A fama dura até hoje.
CONSERVADOR: Vá
ao verbete “modernidade”. Foi? O contrário de ser moderno é ser
conservador. Não se trata tanto de uma posição política, mas de
outro jeito de olhar o ser humano. Se os modernos achavam que o homem
pode ser melhorado se a sociedade mudar, os conservadores preferiam
pensar como na Idade Média: que o homem é naturalmente mau, e a
sociedade (a polícia, a hierarquia, a religião) serve para
civilizá-lo, contê-lo.
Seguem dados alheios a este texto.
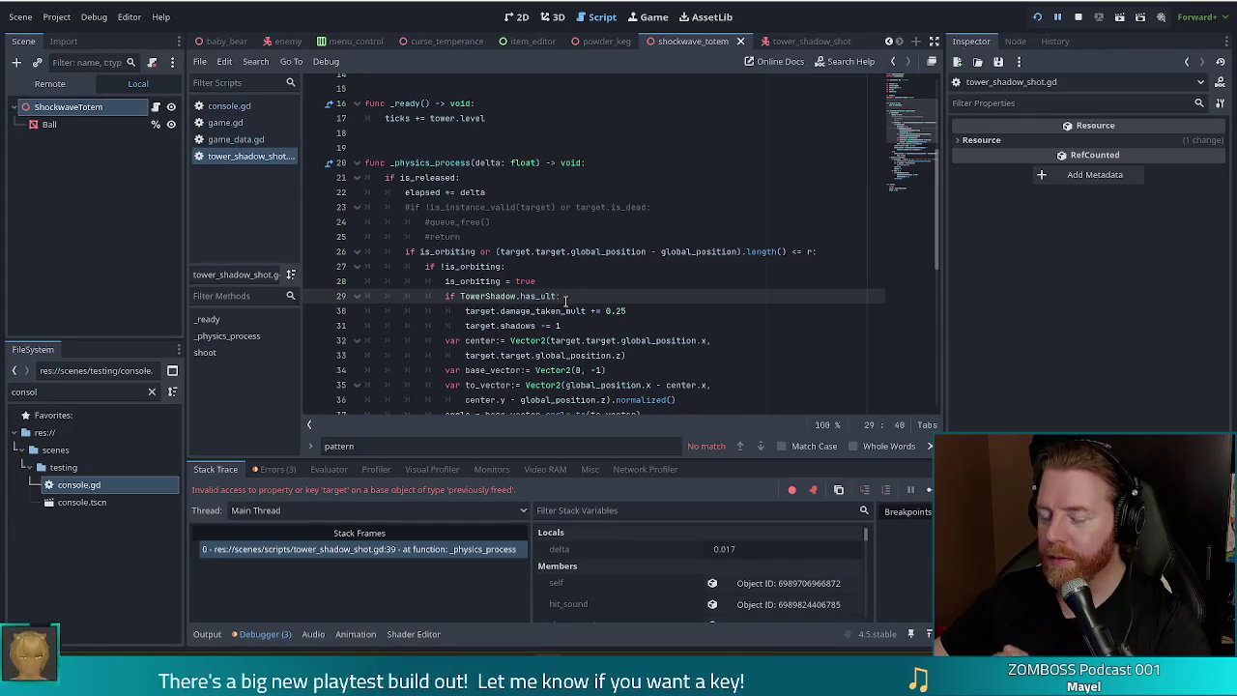
mouse_move(565, 310)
É por isso que, para os conservadores, uma
mudança lenta e gradual é sempre preferível à revolução, que,
para eles, deixam à solta a tendência destrutiva do homem. “É
impossível estimar a perda que resulta da supressão dos antigos
costumes e regras da vida”, escreveu no século 18 o inglês Edmund
Burke. Os conservadores são o grupo mais fora de moda nos últimos
séculos, mas, a favor deles, está o fato de que, como previram, da
Revolução Francesa até as revoluções do século 20, não foram
poucas as que acabaram em tragédia, opressão e assassinatos em
massa.
DIALÉTICA:
Diálogo. É a arte de debater, argumentar e contra-argumentar.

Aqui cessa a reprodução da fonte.